:: READING TEXT ::

Wednesday, March 26, 2014

Don't hire the magician - why you need certification? Road to Governance, part 3.

Let's assume you are responsible for security in your organization and one day a highly recommended magician comes over. He proposes that he can magically make you company secure, sort out all accounts and entitlements so everybody suddenly has only what he needs. Sounds nice, doesn't it? And he offers to do all that for free. Would you go for it? Let's say you would.
What next? Is your job done? For now, yes, but what is going to happen during next year? New people are going to be hired, some are going to change positions, you will have new application, possible responsibilities of some positions will change. This means that in a year from now accounts and entitlements are going to become messy again. What to you do then, call the magician?
The point is that identity management is not about getting accounts and entitlements assigned in a correct way it's about creating a process that keeps them correct in the long run.

This is where we need certification. Identity certification is not exceptionally innovative, it is a process where someone responsible checks, on regular basis, if least privileges concept holds true for your organization. Certification comes in various forms and there are many reasons why it should be considered.

:::
:: THE DATA ::

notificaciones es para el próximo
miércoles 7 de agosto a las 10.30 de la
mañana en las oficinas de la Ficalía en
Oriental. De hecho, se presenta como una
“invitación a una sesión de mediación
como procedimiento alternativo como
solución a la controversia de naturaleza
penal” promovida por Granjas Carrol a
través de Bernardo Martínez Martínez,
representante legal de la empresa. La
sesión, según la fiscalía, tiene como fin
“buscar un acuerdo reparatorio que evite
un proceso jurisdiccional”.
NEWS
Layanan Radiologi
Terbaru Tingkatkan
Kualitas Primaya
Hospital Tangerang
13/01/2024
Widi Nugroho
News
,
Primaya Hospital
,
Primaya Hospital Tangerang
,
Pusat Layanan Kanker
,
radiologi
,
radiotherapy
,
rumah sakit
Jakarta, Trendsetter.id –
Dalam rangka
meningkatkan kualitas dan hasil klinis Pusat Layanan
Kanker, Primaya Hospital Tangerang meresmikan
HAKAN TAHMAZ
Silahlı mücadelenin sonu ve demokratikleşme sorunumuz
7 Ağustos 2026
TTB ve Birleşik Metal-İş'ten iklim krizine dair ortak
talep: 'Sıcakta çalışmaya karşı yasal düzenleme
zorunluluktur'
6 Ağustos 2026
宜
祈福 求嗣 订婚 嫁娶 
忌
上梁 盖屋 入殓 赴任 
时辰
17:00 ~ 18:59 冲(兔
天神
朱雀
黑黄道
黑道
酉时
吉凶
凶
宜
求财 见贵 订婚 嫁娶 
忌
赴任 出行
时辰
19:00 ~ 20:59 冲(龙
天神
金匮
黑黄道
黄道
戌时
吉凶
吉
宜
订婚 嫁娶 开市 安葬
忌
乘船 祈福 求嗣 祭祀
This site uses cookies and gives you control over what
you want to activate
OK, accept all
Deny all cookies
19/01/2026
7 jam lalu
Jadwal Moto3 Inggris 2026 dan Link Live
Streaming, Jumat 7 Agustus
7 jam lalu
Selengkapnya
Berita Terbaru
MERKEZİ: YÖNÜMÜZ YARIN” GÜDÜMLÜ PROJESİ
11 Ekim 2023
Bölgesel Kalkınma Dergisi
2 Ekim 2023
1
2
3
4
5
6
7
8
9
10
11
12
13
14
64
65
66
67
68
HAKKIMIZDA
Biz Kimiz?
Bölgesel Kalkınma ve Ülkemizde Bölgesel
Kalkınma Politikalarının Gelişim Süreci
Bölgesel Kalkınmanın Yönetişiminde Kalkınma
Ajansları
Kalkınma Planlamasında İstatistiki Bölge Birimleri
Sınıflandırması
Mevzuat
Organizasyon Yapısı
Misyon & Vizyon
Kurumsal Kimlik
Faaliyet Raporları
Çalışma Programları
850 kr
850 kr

:::

WHAT TO WORK ON |
**1.** In the blog post on certification, write out everything from "Let's assume you" down to "say you would.".
**2.** How does the blog post on certification define identity certification?
**3.** Using the blog post on certification, explain why a one-time cleanup of accounts and entitlements does not finish the security job.

EXERCISE RESULTS |
**1.**
Let's assume you are responsible for security in your organization and one day a highly recommended magician comes over. He proposes that he can magically make you company secure, sort out all accounts and entitlements so everybody suddenly has only what he needs. Sounds nice, doesn't it? And he offers to do all that for free. Would you go for it? Let's say you would.

**2.** It is a process in which someone responsible checks, on a regular basis, whether the least privileges concept holds true for the organization.

**3.** Over the following year new people are hired, some change positions, new applications arrive, and the responsibilities of some positions change, so accounts and entitlements become messy again. Identity management is therefore about creating a process that keeps them correct in the long run, not about assigning them correctly once.